Examinees wait outside an exam site at a high school in Guiyang City, southwest China's Guizhou Province, June 7, 2021. China's annual college entrance exam, better known as the Gaokao, kicked off Monday morning with a record 10.78 million candidates signing up for perhaps the world's most grueling test. (Xinhua/Tao Liang)
Policemen help an examinee in a wheelchair to enter an exam site at a high school in Hohhot, north China's Inner Mongolia Autonomous Region, June 7, 2021. China's annual college entrance exam, better known as the Gaokao, kicked off Monday morning with a record 10.78 million candidates signing up for perhaps the world's most grueling test. (Xinhua/Bei He)

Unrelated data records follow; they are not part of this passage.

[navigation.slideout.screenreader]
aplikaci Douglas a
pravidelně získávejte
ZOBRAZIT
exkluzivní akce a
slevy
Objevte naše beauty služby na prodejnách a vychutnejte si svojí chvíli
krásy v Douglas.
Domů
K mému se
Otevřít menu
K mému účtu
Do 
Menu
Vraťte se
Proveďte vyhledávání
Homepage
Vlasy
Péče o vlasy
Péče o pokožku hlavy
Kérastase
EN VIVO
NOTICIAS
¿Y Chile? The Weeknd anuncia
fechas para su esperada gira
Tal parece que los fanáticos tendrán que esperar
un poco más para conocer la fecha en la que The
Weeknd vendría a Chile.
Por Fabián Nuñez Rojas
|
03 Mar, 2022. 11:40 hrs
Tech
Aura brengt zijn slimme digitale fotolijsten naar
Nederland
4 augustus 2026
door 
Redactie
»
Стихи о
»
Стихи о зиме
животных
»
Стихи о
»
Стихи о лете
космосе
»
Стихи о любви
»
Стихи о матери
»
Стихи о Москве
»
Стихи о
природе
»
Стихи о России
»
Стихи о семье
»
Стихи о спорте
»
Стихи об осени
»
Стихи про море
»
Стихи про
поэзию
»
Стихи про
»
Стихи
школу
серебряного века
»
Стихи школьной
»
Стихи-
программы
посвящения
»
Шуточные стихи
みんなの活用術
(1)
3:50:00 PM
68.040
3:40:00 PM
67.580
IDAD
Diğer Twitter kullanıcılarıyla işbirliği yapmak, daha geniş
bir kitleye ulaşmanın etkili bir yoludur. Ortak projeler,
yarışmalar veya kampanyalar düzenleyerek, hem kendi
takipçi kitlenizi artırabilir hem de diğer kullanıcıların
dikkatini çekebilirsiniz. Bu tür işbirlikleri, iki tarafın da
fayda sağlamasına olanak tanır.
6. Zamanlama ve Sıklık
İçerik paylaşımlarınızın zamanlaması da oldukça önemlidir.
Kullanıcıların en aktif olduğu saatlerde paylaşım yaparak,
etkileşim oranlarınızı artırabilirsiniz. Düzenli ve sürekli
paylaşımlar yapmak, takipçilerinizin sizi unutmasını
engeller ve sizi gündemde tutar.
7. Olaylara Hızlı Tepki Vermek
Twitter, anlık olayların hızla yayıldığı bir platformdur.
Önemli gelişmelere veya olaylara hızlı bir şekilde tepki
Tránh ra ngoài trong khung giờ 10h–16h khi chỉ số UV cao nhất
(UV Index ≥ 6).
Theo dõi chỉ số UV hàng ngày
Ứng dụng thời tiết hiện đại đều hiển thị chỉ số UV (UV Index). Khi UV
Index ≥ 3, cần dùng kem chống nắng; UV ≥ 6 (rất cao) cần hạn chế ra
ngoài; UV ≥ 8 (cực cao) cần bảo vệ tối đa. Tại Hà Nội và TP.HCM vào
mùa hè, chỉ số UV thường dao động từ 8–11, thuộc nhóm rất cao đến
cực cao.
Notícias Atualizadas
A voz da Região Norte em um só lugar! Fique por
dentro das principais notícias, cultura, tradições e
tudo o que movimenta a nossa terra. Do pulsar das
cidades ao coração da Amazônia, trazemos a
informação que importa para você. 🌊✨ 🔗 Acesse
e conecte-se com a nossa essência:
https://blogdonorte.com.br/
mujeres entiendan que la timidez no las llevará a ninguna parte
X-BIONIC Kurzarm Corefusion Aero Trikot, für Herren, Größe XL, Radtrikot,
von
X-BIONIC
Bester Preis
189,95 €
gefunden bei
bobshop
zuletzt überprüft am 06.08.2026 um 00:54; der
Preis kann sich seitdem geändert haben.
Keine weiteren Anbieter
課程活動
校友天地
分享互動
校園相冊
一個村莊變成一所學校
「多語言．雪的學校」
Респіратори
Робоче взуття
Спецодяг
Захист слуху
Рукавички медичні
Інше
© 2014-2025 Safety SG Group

China's annual college entrance exam, better known as the Gaokao, kicked off Monday morning with a record 10.78 million candidates signing up for perhaps the world's most grueling test.
This is also the biggest-ever collectively organized event since the coronavirus outbreak, witnessing millions of students in around 7,000 venues across the country. Last year, Gaokao was delayed by one month in most parts of the country.
Local governments at various levels have customized epidemic control measures to ensure the safety of students and the smooth progress of the exam, which is still deemed a fate-changing opportunity for many.
In the southern city of Guangzhou, where new cluster infections emerged recently, the test is being conducted under strict anti-epidemic measures.
More than 50,000 candidates and some 7,000 people related to the exam in Guangzhou had completed two rounds of nucleic acid testing as of Sunday, and all relevant staff members have been vaccinated.
The Guangzhou Eighth People's Hospital, where two senior high school students tested positive for COVID-19, has set up special rooms in the isolation ward for the students and installed high-definition surveillance cameras for real-time audio and video recording. The invigilators will monitor the exam from a designated area.
In the Golog Tibetan Autonomous Prefecture, which was hit by a 7.4 magnitude earthquake in late May, a total of 891 candidates will take the exam in tents as aftershocks are still active in the region.
Each tent measuring approximately 60 square meters in size can house 30 students, according to the prefecture's education bureau.
A total of 51,738 students signed up for Gaokao in Beijing this year. They will take the exam in 1,566 exam halls across 90 venues.
Beijing has made it mandatory for all frontline exam staff to be vaccinated, and a negative nucleic acid test within a week should be provided. Temperature screening, disinfection and ventilation will be strictly implemented during the exam.